Sharing media content is inherently different than sharing selfies.

It’s tempting to group all content into one big bucket. Text messages, status updates, photos, articles, videos — all variations of the same thing: content. But to me there are actually two distinct types of content, and they must be handled differently.

You know when you write a word and it just looks weird? Bucket looks really weird to me right now.

Bucket 1:
- small chunks of text (ex: text message, tweet)
- photos ( ex: selfie on Snapchat, a brand’s post on Instagram)
- super short videos (ex: Vine)

Bucket 2:
- long form text (ex: articles, blogs)
- videos (ex: any video more than a few seconds long)

Notice that my division is not between personal and professional content, which I believe is a common category error. These are two different sets of media types, not two different sets of sources/creators. As it turns out, Bucket 2 content is more typically created by professionals and Bucket 1 content is more typically created by amateurs, but obviously there are a million examples of the opposite being true, and it’s changing quickly.

Rather, the dividing line between the two buckets is how fast the content can be consumed. If it can be consumed in let’s say ≤ 10 sec., throw it in Bucket 1. If > 10 sec., then it goes in Bucket 2.

This is significant, because with Bucket 1 content, receiving the message is synonymous with consuming it. If I send you a photo, you both receive it and consume it at once.

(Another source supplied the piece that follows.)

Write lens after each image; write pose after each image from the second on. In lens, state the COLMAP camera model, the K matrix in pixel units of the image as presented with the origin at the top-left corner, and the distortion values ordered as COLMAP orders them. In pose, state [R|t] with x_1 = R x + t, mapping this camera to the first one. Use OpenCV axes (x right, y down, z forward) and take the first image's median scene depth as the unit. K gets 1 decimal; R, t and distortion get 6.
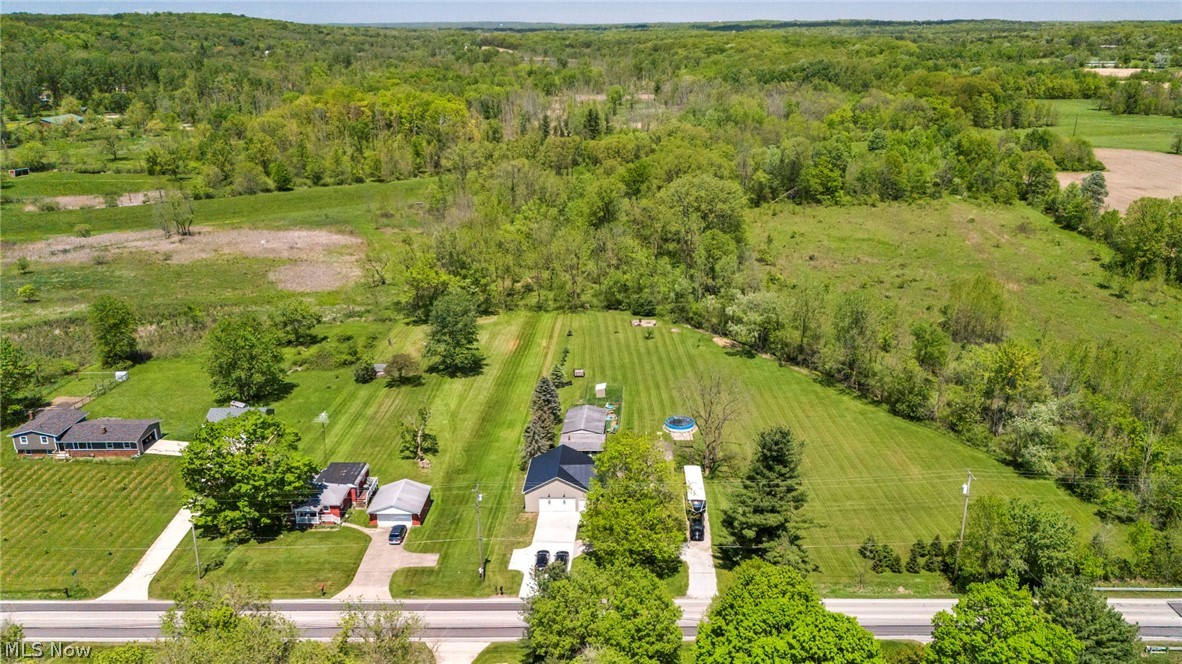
lens RADIAL K [[904.4, 0, 591.0], [0, 904.4, 332.0], [0, 0, 1]] dist [0.081544, -0.085669]
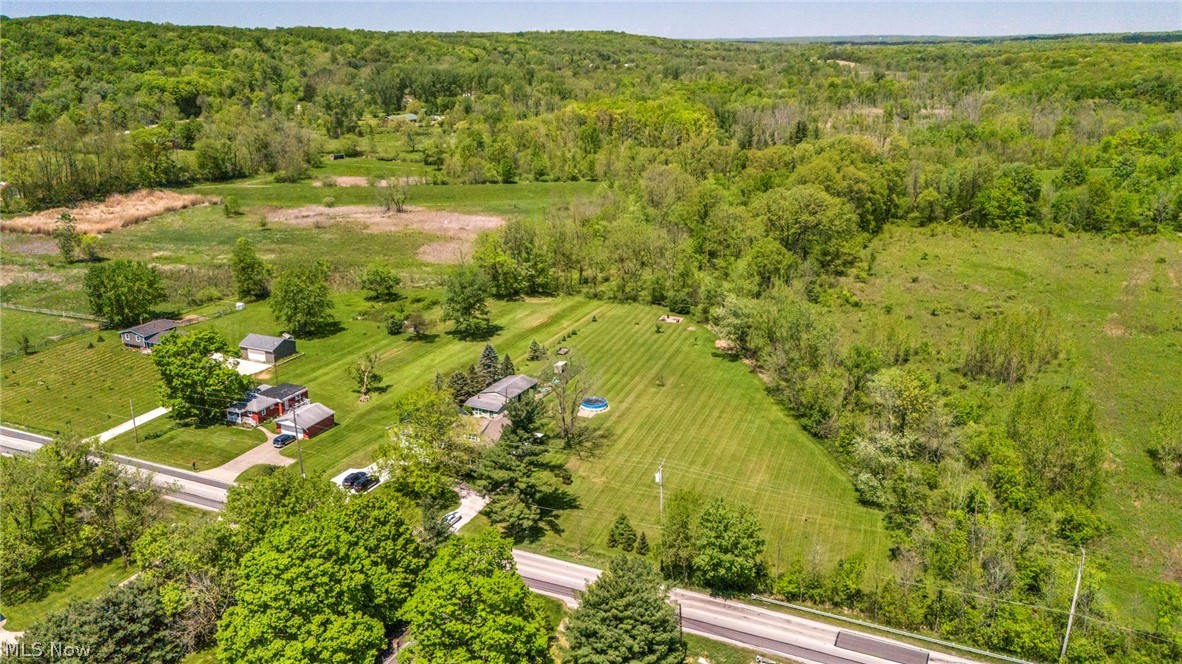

However if I send you an article, you receive it, but it is not instantly consumed. Often the actual consumption is deferred because you don’t have the proper time or attention to give at the moment of receipt.

Deferred communication is fundamentally different than realtime or normal asynchronous communication, because there are three steps: send, receive, consume. Consuming the content can take a long time i.e. reading an article or watching a video. Whereas in the other models, receive and consume are a single step; the consumption is almost instantaneous.

When I look at the communication tech landscape, I see that most solutions treat all content the same. We use single aggregated services for both buckets of content (Gmail, Facebook, Twitter, WhatsApp, etc.).

But deferred communication is quite different, and as more tools crop up that acknowledge those differences, I believe there will be a significant shift in how we share content.